行了禮,房縉看向魏熙:“先前聽說公主重病,臣甚是擔憂,眼下一看,公主無事,臣也就放心了。”
魏熙搖頭,餘光掃了一眼外面的千牛衛:“有沒有事,還不是要看陛下。”
房縉搖頭一嘆:“唉,眼下越發艱難了。”
魏熙聞言,眸色一動:“再這樣下去,我怕是也不遠了。”
房縉神色微頓,只搖頭不語。
太常卿接話道:“陛下聖明燭照,如今不過是被逆臣矇蔽了,還請公主多加規勸,等逆臣得誅殺,陛下便醒悟過來了。”
魏熙心中有些不合時宜的諷意,說的冠冕堂皇,不過就是想架空魏瀲,讓魏瀲成為他們的傀儡。

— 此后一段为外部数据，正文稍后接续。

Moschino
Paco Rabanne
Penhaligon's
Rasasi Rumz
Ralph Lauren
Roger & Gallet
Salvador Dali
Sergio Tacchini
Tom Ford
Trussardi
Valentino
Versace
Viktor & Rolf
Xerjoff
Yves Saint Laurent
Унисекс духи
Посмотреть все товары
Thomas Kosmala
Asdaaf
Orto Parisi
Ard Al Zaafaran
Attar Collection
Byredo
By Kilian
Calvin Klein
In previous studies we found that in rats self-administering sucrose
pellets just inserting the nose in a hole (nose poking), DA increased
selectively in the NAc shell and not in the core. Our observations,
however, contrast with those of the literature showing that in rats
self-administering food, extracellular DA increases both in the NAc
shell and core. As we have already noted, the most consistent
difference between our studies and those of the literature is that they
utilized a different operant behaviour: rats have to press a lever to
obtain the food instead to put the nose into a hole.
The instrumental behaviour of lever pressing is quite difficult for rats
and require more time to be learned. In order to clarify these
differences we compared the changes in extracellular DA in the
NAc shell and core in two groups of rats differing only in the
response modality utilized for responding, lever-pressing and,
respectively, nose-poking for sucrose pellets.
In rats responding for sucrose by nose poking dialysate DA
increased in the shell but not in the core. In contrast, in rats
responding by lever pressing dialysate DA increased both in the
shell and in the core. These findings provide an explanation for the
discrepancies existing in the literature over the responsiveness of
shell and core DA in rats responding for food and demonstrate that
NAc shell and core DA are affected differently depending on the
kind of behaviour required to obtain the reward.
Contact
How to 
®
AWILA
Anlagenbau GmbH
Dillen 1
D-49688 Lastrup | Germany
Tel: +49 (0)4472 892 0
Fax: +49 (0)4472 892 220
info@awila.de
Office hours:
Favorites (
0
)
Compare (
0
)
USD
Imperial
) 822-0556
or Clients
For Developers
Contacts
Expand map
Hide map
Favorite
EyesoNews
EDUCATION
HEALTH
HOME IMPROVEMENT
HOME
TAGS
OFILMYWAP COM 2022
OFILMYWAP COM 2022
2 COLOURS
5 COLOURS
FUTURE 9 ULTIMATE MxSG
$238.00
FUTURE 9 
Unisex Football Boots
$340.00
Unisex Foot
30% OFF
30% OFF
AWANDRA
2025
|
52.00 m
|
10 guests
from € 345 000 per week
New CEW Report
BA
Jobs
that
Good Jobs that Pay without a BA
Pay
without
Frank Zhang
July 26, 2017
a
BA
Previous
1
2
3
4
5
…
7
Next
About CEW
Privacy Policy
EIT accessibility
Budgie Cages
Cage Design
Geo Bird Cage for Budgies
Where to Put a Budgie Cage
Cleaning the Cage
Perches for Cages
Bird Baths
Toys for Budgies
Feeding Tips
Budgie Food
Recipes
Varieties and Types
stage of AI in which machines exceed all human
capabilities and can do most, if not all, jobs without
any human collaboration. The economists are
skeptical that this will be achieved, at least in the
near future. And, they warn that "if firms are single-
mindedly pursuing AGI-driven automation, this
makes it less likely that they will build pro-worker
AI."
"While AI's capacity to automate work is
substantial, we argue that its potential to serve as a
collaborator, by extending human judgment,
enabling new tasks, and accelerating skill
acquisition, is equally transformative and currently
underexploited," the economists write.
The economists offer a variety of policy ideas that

這些混跡官場的老人竟有這種想法,真是天真可笑,也不怪魏瀲想壓制他們。
心裡如何想是一回事,面上怎麼做又是另一回事,魏熙看著他們,難為又哀切的嘆了一口氣:“陛下眼中只有天下,又能聽得進去誰的話呢?”
眾人聞言,各自一嘆,顧忌著外面的千牛衛,並未再多言。
魏熙複又跪在謝宜安身畔,抬眼看著靈柩,這事不能緩,但更急不得,需得先將這些臣子腦子裡的那條筋擰過來才是。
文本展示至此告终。